Pakistani authorities believe that worsening humanitarian and economic conditions could again force Afghans to seek shelter in neighbouring countries as refugees. Pakistan already hosts an estimated 3 million Afghan refugees and economic migrants, and is reluctant to host more refugees given the economic hardships for its own population. The UN estimates that about 23 million or 55 per cent of Afghans could face extreme hunger, and nearly 9 million of them are at risk of famine on account of prolonged civil war and international economic sanctions.
Pakistan needs to follow up with the Organization of Islamic Cooperation (OIC) in terms of managing money for the recently established Humanitarian Fund for Afghanistan.
The humanitarian situation worsened following the Taliban takeover of the country in August last year. Due to political and policy differences with the Taliban, the US suspended cash flow to Afghanistan; the country has depended on foreign financial assistance for the past twenty years. The Biden administration has also seized Afghanistan’s roughly $9.5 billion worth of assets and imposed financial sanctions on the Taliban regime, thus, plunging the economy into a canyon of high inflation, joblessness and exponential proliferation of drug cartels ─ which are minting money in strategic alliance with the Taliban whose major source of financial survival is opium.

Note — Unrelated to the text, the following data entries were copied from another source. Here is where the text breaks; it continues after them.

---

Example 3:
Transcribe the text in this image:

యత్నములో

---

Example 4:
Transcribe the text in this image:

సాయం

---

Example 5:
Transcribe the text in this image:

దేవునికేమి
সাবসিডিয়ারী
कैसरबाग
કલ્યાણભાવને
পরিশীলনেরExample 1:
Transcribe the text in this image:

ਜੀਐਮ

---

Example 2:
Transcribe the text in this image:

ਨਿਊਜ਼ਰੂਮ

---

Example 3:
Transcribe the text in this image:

Pakistan has urged the United States and other western countries to engage with the Taliban on a humanitarian basis, in order to prevent the country from falling into a protracted humanitarian crisis. Islamabad ought to engage the US and its allies more meaningfully to seek financial, if not political, support for the poverty-stricken Afghanistan. Moreover, Pakistan needs to follow up with the Organisation of Islamic Cooperation (OIC) in terms of managing money for the recently established Humanitarian Fund for Afghanistan.

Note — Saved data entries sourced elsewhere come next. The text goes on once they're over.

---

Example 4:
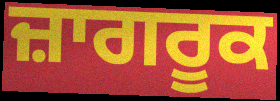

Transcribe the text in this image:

ਜ਼ਾਗਰੂਕ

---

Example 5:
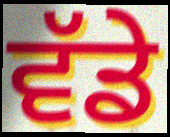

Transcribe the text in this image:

ਵੱਡੇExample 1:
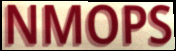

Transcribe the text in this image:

NMOPS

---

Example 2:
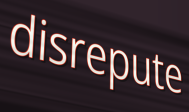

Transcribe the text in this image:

disrepute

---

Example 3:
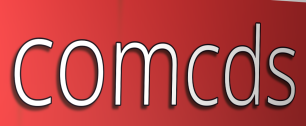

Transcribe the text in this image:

comcds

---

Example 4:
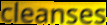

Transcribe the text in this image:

cleanses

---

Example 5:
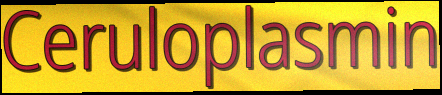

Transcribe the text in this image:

Ceruloplasmin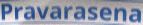
Pravarasena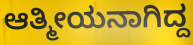
ಆತ್ಮೀಯನಾಗಿದ್ದ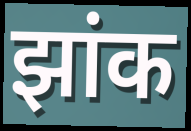
झांक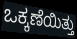
ಒಕ್ಕಣೆಯಿತ್ತುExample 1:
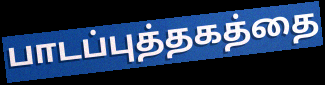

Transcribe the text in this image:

பாடப்புத்தகத்தை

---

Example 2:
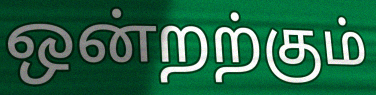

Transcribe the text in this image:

ஒன்றற்கும்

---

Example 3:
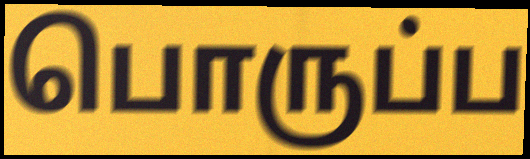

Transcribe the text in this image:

பொருப்ப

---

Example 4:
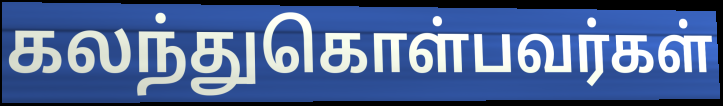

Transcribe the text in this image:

கலந்துகொள்பவர்கள்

Pakistan’s own economy is not in a good shape, but despite that it ought to diplomatically urge rich Muslim countries such as Saudi Arabia to lead this initiative. The Saudis, having strategic competition with Qatar, may find an opportunity to establish a meaningful presence in this part of Asia. Last but not the least, Pakistan ought to urge Russia and China to financially support the Afghans. Pakistan must prioritise bilateral and multilateral trade with Afghanistan. Both Kabul and Islamabad need to understand each other’s sensibilities. Finally, Pakistan needs to focus on the Central Asian states, which recently indicated their geo-economic interests in India, which is the largest market in the region after China. To help Afghanistan ameliorate its humanitarian crisis, there is no harm in engaging the Central Asian countries via Moscow or Beijing. Until Afghanistan’s neighbours come on board, structural issues will only linger.